As Africa move towards 2015, Dr. Sambo said, particular attention should be given to mitigating the risks of resistance to medicines and insecticides, as well as ensuring universal access to proven cost-effective interventions. He added that stronger disease surveillance systems are the eyes and ears of public health efforts to address malaria. “This is a requirement for prevention of outbreaks, prompt effective response and monitoring of progress, he advised.
Also speaking on the topic of malaria, the Executive Director of ALMA, Mrs. Joy Phumaphi, reiterated the message of ALMA Heads of State and Government for sustained funding, sustained leadership and political commitment, finding new technologies, good governance and better managed programs.“Given the limited resources and urgency of sustaining and scaling up investments, it behooves us to focus on efficiency gains, value for money and increased accountability at all levels,” Mrs. Phumaphi said.
“Financial management controls to improve accountability in the health sector are critical, to ensure efficiency, effectiveness and economic use of all resources.
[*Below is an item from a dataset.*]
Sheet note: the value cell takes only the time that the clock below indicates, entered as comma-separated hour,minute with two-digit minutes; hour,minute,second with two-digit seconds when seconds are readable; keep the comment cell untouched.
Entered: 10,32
ALMA Heads of State and Government have charged the African Development Bank and World Bank with accelerating country support in this area,” she said.
“Malaria and women's ill health fuel poverty,” the ALMA Executive Director cautioned, pointing out that parasite prevalence rates in children and women's ill health are highest among poorer populations. Between the year 2000 and now, she said, the fight against malaria has averted 274 million malaria cases and prevented 1.1 million deaths. However, there is still a long way to go, with only nine countries in Africa on track to meet the World Health Assembly’s Roll Back Malaria target of reducing the incidences of malaria cases by 75 percent before 2015. “The war against malaria has reached a critical turning point. We have to push harder and faster to remain on track. Failure is not an option,” she said.
Also addressing the meeting was the Special Representative of the Secretary-General and Coordinator of United Nations Operations in Liberia, Madam Karin Landgren. Health is a fundamental right, she said, one which influences all aspects of life. “Women, men and children should have equal access to health care, and the participation of the population, including women, in all health-related decision-making processes at the community and national levels, is an important aspect in shaping the agenda on the right to health.”
She said that although sexual and reproductive health actions are needed to improve the health status of women, all should also focus on broader and more comprehensive actions to address the social status of women, promote gender equity and equality, and empower women to contribute actively to social and economic development.
Gender-based violence is a risk for many women, particularly in their homes and communities, Ms. Landgren observed. “Not only is this a violation of human rights, but it has wide-ranging consequences for women’s physical and mental health, and on the health systems of the communities where they live,” she observed, noting further that the relatively high mortality rates of women are a reflection of unequal gender relations, inequalities in resource distribution, lack of socio-economic opportunities and increasing poverty often affecting more women than men.
She hoped that the two Reports will be utilized by governments in the region for putting in place or strengthening comprehensive medical care programs with a focus on sexual and reproductive health and malaria prevention and control, in order to reduce maternal, newborn and child deaths in the region. She pledged UN support to the Liberian government in implementing the recommendations in both documents.